Jakarta – Badan Pusat Statistik (BPS) mencatat neraca perdagangan Indonesia pada Mei 2023 mencatatkan surplus USD0,44 miliar atau menurun USD2,46 miliar dibandingkan dengan Mei 2022 yang surplus sebesar USD2,9 miliar
Deputi Bidang Neraca dan Analisis Statistik, Moh. Edy Mahmud mengatakan, neraca perdagangan Indonesia sampai Mei 2023 surplus selama 37 bulan berturut-turut sejak Mei 2020. Meski demikian, surplus Mei 2023 tercatat lebih rendah dibandingkan dengan bulan sebelumnya dan Mei 2022.
Lebih lanjut, surplus neraca perdagangan ditopang oleh surplus neraca komoditas non migas tercatat surplus sebesar USD2,26 miliar. Disumbang oleh komoditas Bahan Bakar Mineral, Lemak dan Minyak Hewan/Nabati dan Besi dan Baja.

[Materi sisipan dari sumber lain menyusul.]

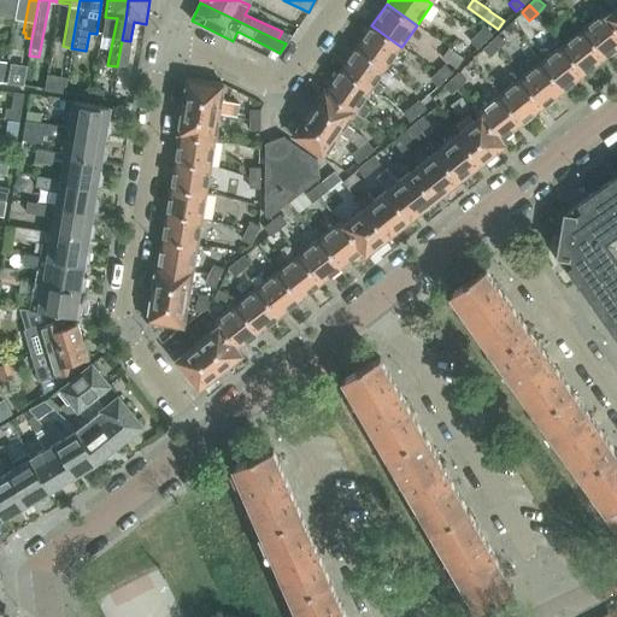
[(616,6),(607,16),(606,17),(616,30),(616,6)]
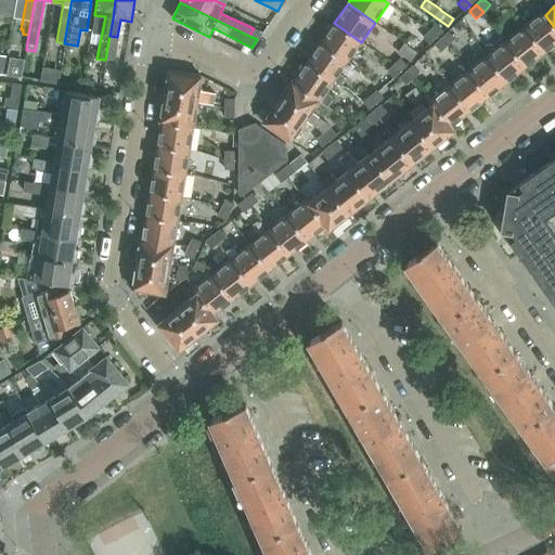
[(554,27),(545,15),(546,14),(543,11),(524,26),(545,52),(554,43),(554,27)]
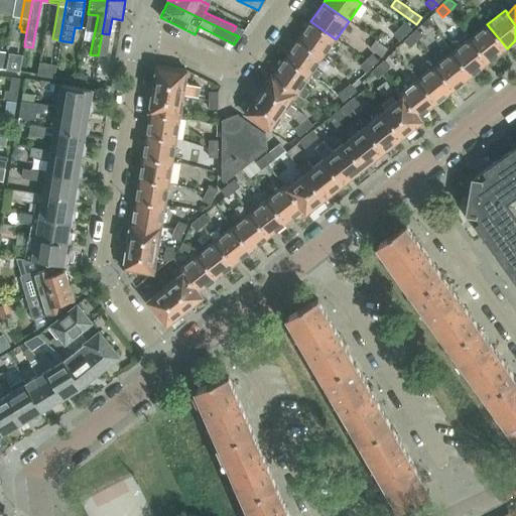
[(310,21),(297,39),(324,57),(336,39),(310,21)]
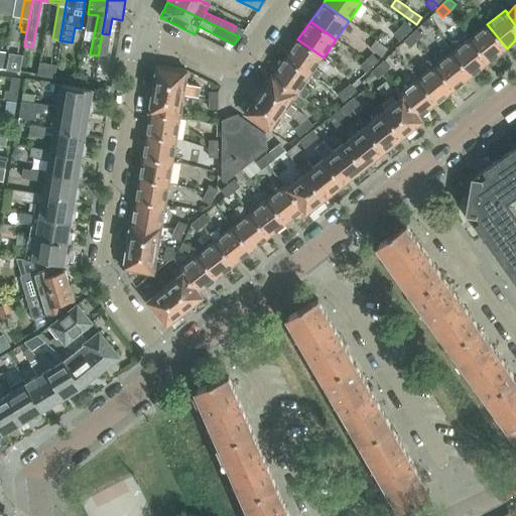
[(405,34),(411,28),(405,22),(399,28),(405,34)]
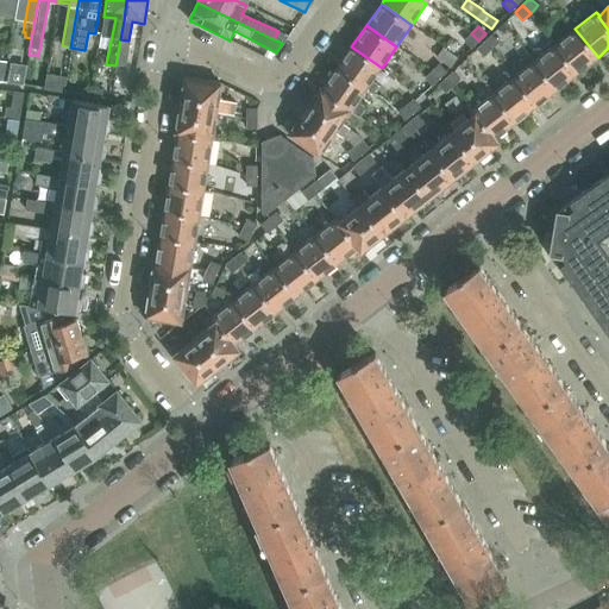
[(575,29),(554,45),(577,74),(598,57),(575,29)]
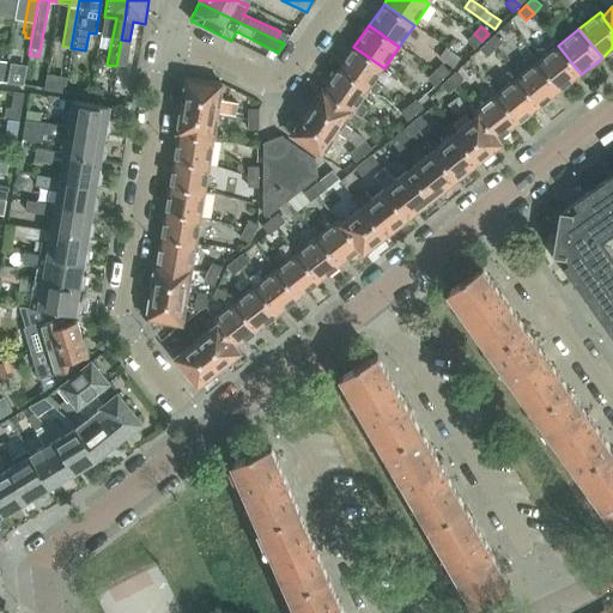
[(474,34),(467,41),(474,48),(481,41),(474,34)]
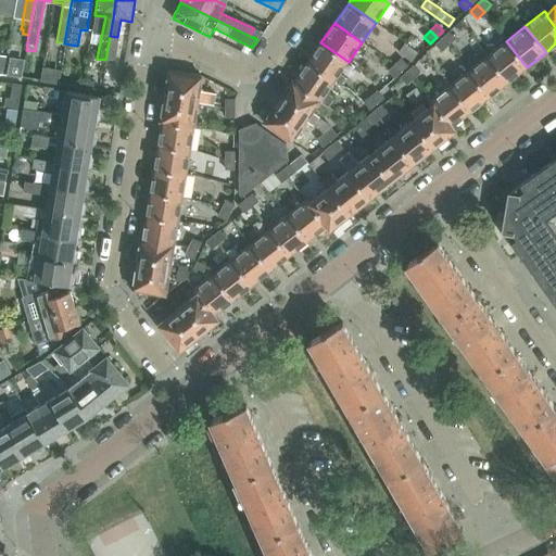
[(449,32),(442,38),(449,45),(455,38),(449,32)]
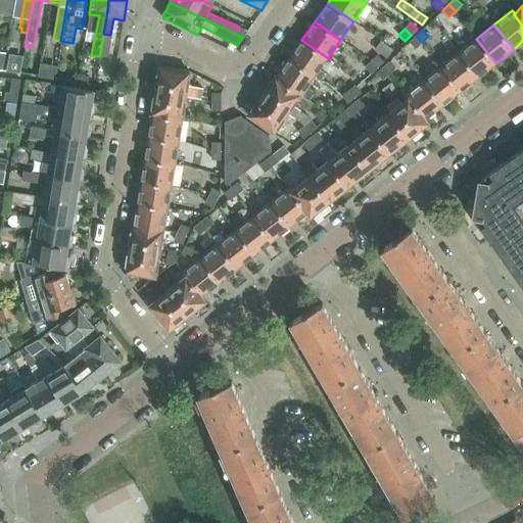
[(416,36),(410,41),(416,48),(422,42),(416,36)]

“Sedangkan neraca perdagangan untuk komoditas migas menunjukan defisit sebesar USD1,82 miliar, utamanya komoditas penyumbang defisit yaitu minyak mentah dan hasil minyak,” kata Edy di Jakarta, Kamis 15 Juni 2023.
Baca juga: The Fed Tahan Suku Bunga Acuan, Ini Kata Ekonom
Ia mengungkapkan, tiga negara dengan surplus neraca perdagangan non migas terbesar bagi Indonesia yaitu Amerika Serikat mencatatkan surplus sebesar USD1.062 juta dengan komoditas mesin dan perelengkapan elektrik serta bagiannya, pakaian dan aksesorinya (bukan rajutan), dan pakaian dan aksesorinya (rajutan).
Kemudian, Filipina mengalami surplus sebesar USD839,1 juta dengan komoditas bahan bakar mineral, kendaraan dan bagiannya, dan bijih logam, terak, dan abu. Serta, India mengalami surplus USD818,7 juta dengan komoditas bahan bakar mineral, lemak dan minyak hewan/nabati, dan logam mulia dan perhiasan/permata.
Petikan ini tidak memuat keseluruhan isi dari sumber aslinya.